Non che il quadro non lo preveda, peraltro, come osservato i giorni scorsi (vedi Lampi di ieri )
L’azionario Eurozone chiude con performance discrete, trainato dal tech (semiconduttori), dall’energy, e dal rimbalzo delle auto. Pochi movimenti sui bonds e sull’€.
Sul fronte commodities oggi rimbalzo dell’oil, apparentemente sulle perduranti schermaglie Russia – Nato (mah), ma al solito sono i preziosi a segnare nuovi record. Il rally dell’oro sembra non avere fine. I temi che lo spingono sono quelli ormai divenuti di dominio pubblico, diversificazione da parte delle Banche Centrali delle riserve valutarie via dal Dollaro a causa di geopolitica e del timore che il biglietto verde, con una Fed ultra dovish e politicizzata, non svolgerà bene il ruolo di riserva di valore. La domanda dalla Cina e da un India sempre più ricca. Più Trump allunga le sue mani sulla Fed, più queste motivazioni aumentano di peso.

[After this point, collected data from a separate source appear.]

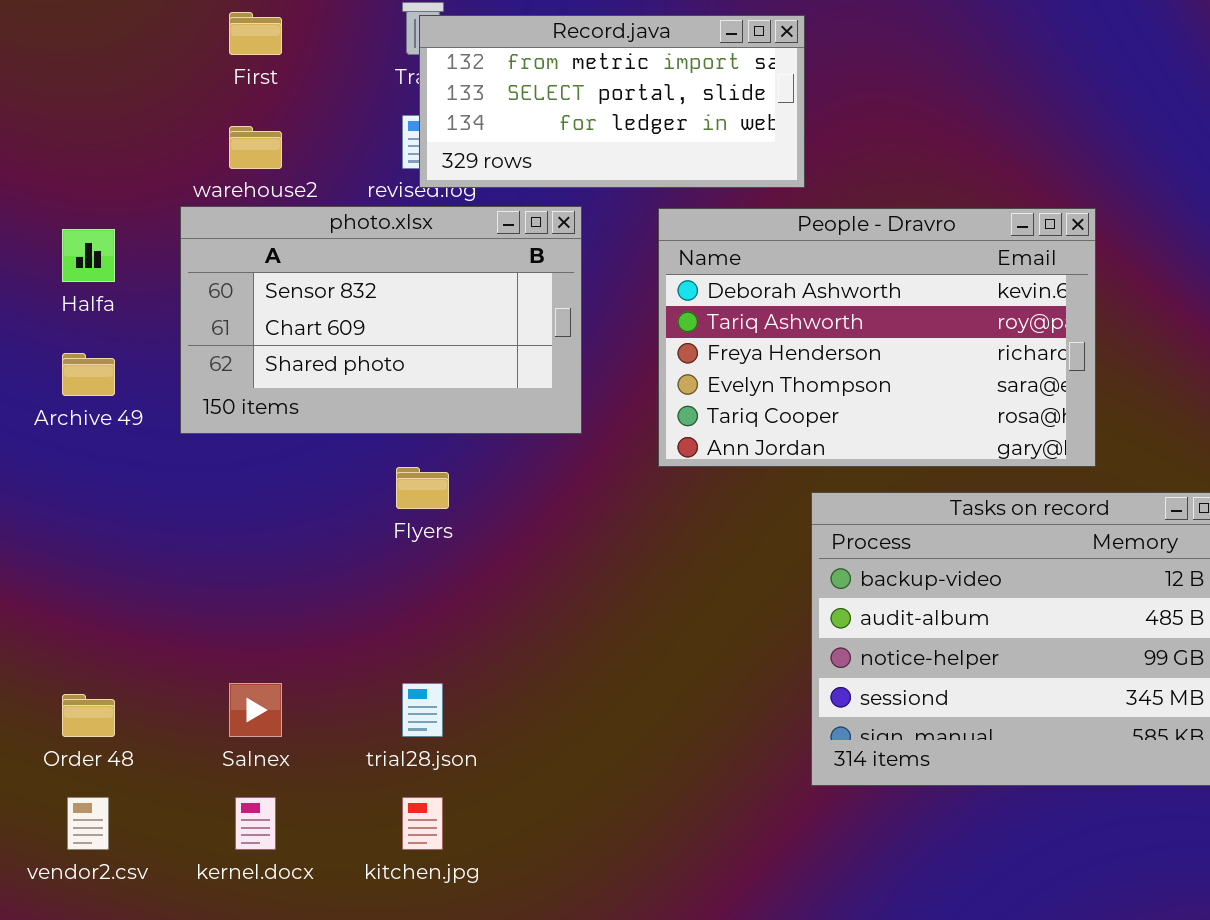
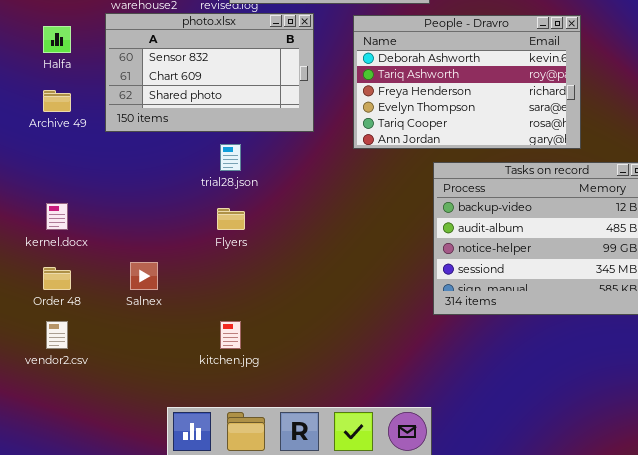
Flyers: [396,467,449,509] -> [217,208,245,230], moved
trial28.json: [402,683,443,737] -> [220,144,241,171], moved
kernel.docx: [235,797,276,850] -> [46,203,68,230], moved

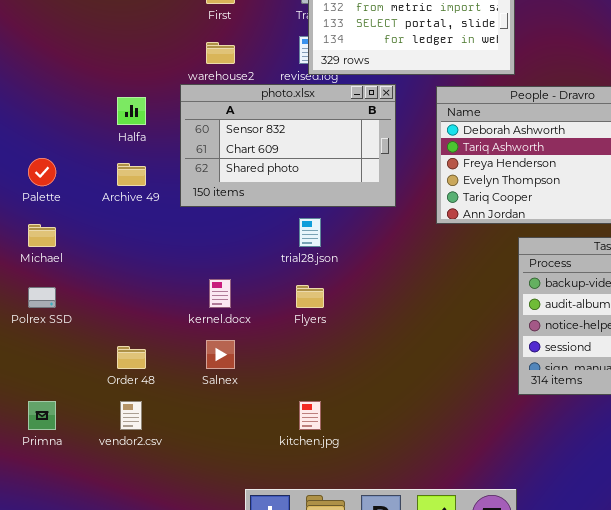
kernel.docx: [46,203,68,230] -> [209,279,231,308], moved

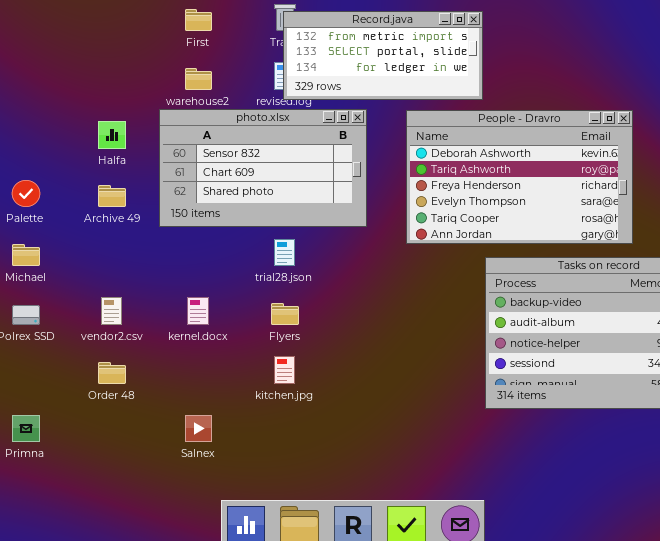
Salnex: [206,340,235,369] -> [185,415,212,442], moved
vendor2.csv: [120,401,142,430] -> [101,297,122,325], moved
kitchen.jpg: [299,401,321,430] -> [274,356,295,384], moved

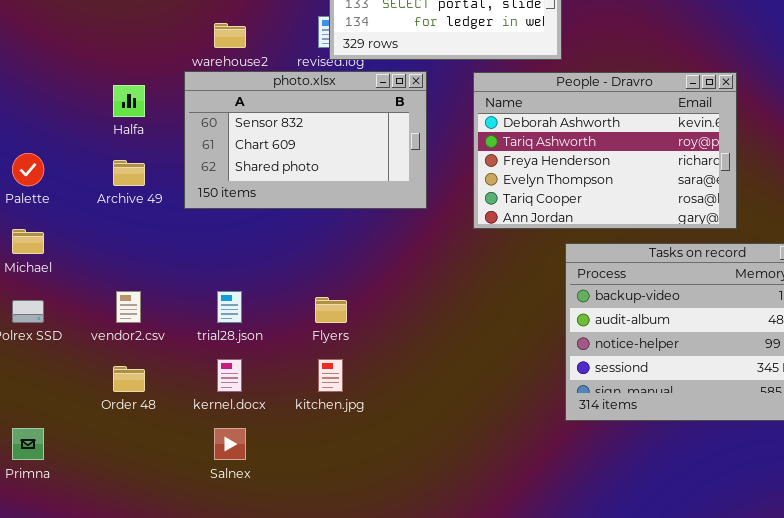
trial28.json: [274,239,295,266] -> [217,291,242,323], moved
kernel.docx: [187,297,209,325] -> [217,359,242,392], moved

Di recente, sembra che anche gli investitori occidentali si siano svegliati, dopo aver snobbato a lungo il rally. Da inizi anno l’ammontare di metallo detenuto dagli ETF ha preso a salire forte.
Ad un certo punto arriverà una correzione, come sempre. Ma il trend sembra solito, e i fondamentali pure.
La novità degli ultimi 2 mesi è che il settore dei Goldminers, che finora aveva seguito di malavoglia il rally, si è improvvisamente svegliato. E’ un business a leva sul metallo, e gli hedging che magari impedivano ai produttori di beneficiare dell’aumento dei prezzi sono scaduti: Gli utili hanno preso a salire, e le stime pure. Da inizio giugno il NYSE Arca Gold Bugs index ha preso circa il 40%.
Anche qui, una correzione è nelle carte. Ma l’impressione è che, nonostante il violento rally, che ha portato l’indice sui livelli da bolla di 15 anni fa, ancora non si possa parlare di un settore caro. Infatti, il rapporto tra prezzo dell’oro e indice (vedi grafico sotto dove l’oro è in scala logaritmica per dare una corretta rappresentazione del suo movimento) non ha raggiunto nemmeno i livelli del picco del 2022.
Se le stime di utili si sono infine mosse e sono ai massimi da oltre 10 anni, oltre il doppio della media del ventennio, le valutazioni inteso come forward PE, sono ancora cheap vs la media di lungo periodo (anche se questa ò sporcata da vari spike). Non sembra un quadro da top del mercato. Anche se bisogna fare i conti con il prezzo dell’oro nei prossimi trimestri.